Ald. Michele Smith (43rd) asked whether the ordinance goes far enough toward protecting personal privacy and the “right to be left alone.”
Perritt replied that there are “lots of law” already on the books that protect personal privacy.
“I don’t think it matters very much whether the peeping Tom is flying one of those [drones] or using binoculars or a long lens on a camera or has his face pressed up against your bedroom window. All of those are an invasion of privacy, and all of those are criminal. They also give rise to a civil right of action,” he said.

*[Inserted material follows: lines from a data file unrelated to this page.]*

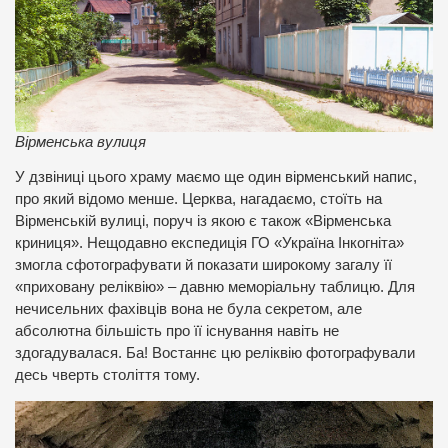
Вірменська вулиця
У дзвіниці цього храму маємо ще один вірменський напис,
про який відомо менше. Церква, нагадаємо, стоїть на
Вірменській вулиці, поруч із якою є також «Вірменська
криниця». Нещодавно експедиція ГО «Україна Інкогніта»
змогла сфотографувати й показати широкому загалу її
«приховану реліквію» – давню меморіальну таблицю. Для
нечисельних фахівців вона не була секретом, але
абсолютна більшість про її існування навіть не
здогадувалася. Ба! Востаннє цю реліквію фотографували
десь чверть століття тому.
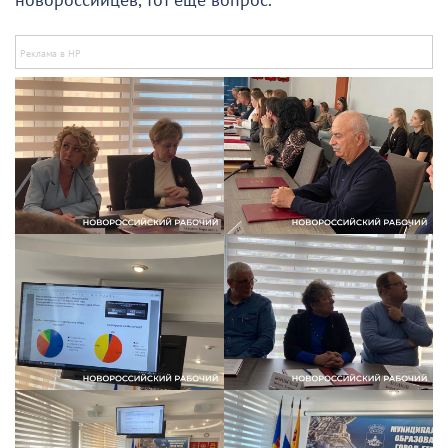
новороссийцев, тот еще вопрос.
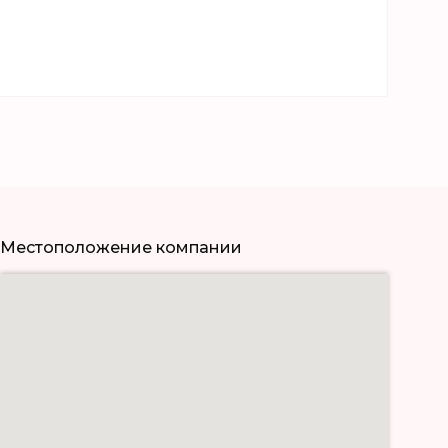
Местоположение компании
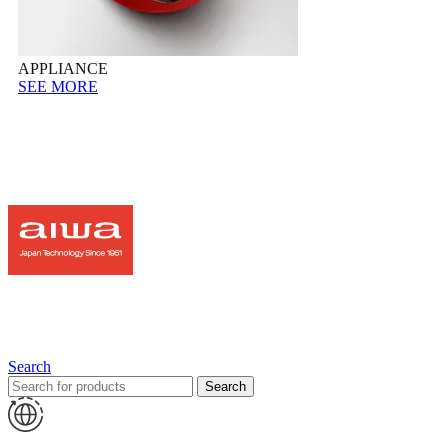
APPLIANCE
SEE MORE
Search
Search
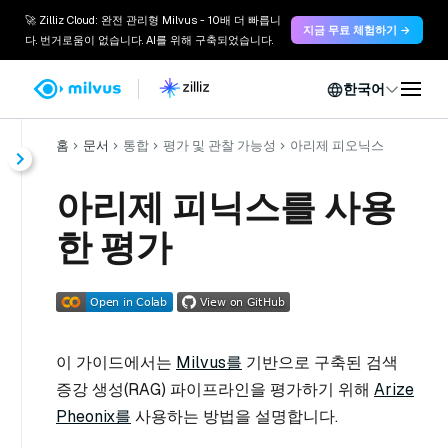
🚀 Zilliz Cloud: 완전 관리형 Milvus - 10배 더 빠릅니
지금 무료 체험하기 →
다. 번거로움이 없습니다. AI를 위해 구축되었습니다.
한국어
홈
문서
통합
평가 및 관찰 가능성
아리제 피오닉스
아리제 피닉스를 사용
한 평가
이 가이드에서는
Milvus를
기반으로 구축된 검색
증강 생성(RAG) 파이프라인을 평가하기 위해
Arize
Pheonix를
사용하는 방법을 설명합니다.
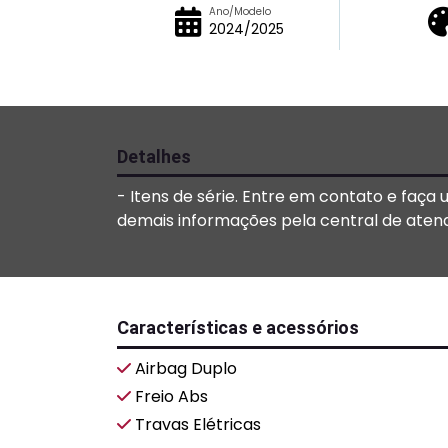
Ano/Modelo
2024/2025
Detalhes
- Itens de série. Entre em contato e faça
demais informações pela central de aten
Características e acessórios
Airbag Duplo
Freio Abs
Travas Elétricas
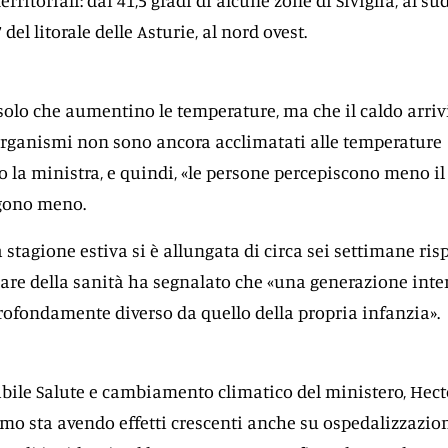
rritoriali: dai 41,5 gradi di alcune zone di Siviglia, al su
 del litorale delle Asturie, al nord ovest.
solo che aumentino le temperature, ma che il caldo arriv
organismi non sono ancora acclimatati alle temperature
to la ministra, e quindi, «le persone percepiscono meno il
ggono meno.
 stagione estiva si è allungata di circa sei settimane ris
tolare della sanità ha segnalato che «una generazione inte
ofondamente diverso da quello della propria infanzia».
bile Salute e cambiamento climatico del ministero, Hect
remo sta avendo effetti crescenti anche su ospedalizzazion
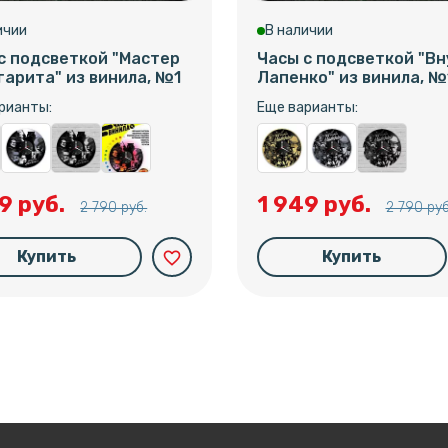
ичии
В наличии
с подсветкой "Мастер
Часы с подсветкой "В
гарита" из винила, №1
Лапенко" из винила, №
рианты:
Еще варианты:
9 руб.
1 949 руб.
2 790 руб.
2 790 руб
Купить
Купить
favorite_border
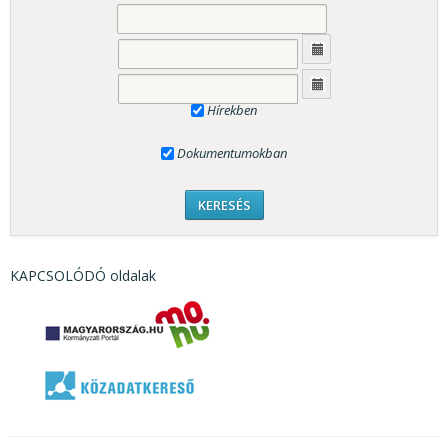
Hírekben
Dokumentumokban
KAPCSOLÓDÓ oldalak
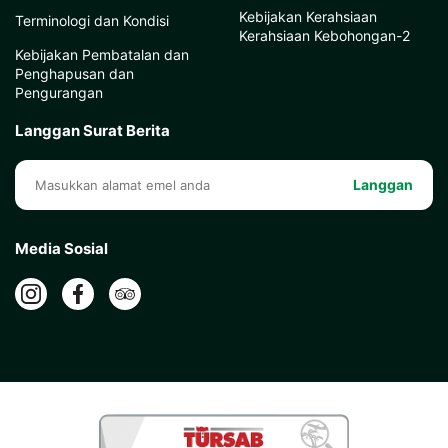
Kebijakan Kerahsiaan
Terminologi dan Kondisi
Kerahsiaan Kebohongan-2
Kebijakan Pembatalan dan
Penghapusan dan
Pengurangan
Langgan Surat Berita
Langgan
Media Sosial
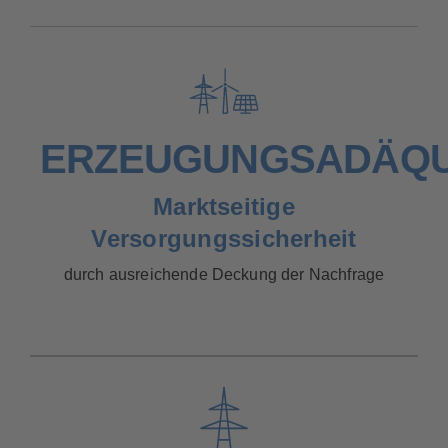
ERZEUGUNGSADÄQ
Marktseitige
Versorgungssicherheit
durch ausreichende Deckung der Nachfrage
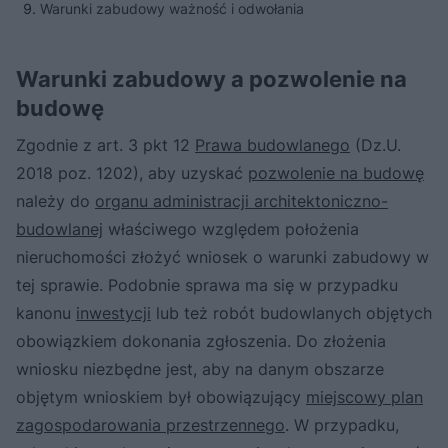
Warunki zabudowy ważność i odwołania
Warunki zabudowy a pozwolenie na
budowę
Zgodnie z art. 3 pkt 12
Prawa budowlanego
(Dz.U.
2018 poz. 1202), aby uzyskać
pozwolenie na budowę
należy do
organu administracji architektoniczno-
budowlanej
właściwego względem położenia
nieruchomości złożyć wniosek o warunki zabudowy w
tej sprawie. Podobnie sprawa ma się w przypadku
kanonu
inwestycji
lub też robót budowlanych objętych
obowiązkiem dokonania zgłoszenia. Do złożenia
wniosku niezbędne jest, aby na danym obszarze
objętym wnioskiem był obowiązujący
miejscowy plan
zagospodarowania przestrzennego
. W przypadku,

“It’s certainly appropriate to be concerned about privacy, and we all are losing it rapidly with the new Internet technology, red-light cameras, other such things. But I think it is misplaced to think that some particular tool like drones changes the basic balance to be struck for privacy.”
Matthew Bieschke, president of the UAS America Fund, called the ordinance an excellent start. But he urged aldermen to draw a sharper distinction between “recreational, impulse hobbyists — everyone getting a drone for the holidays — and the experienced, safe commercial operators.”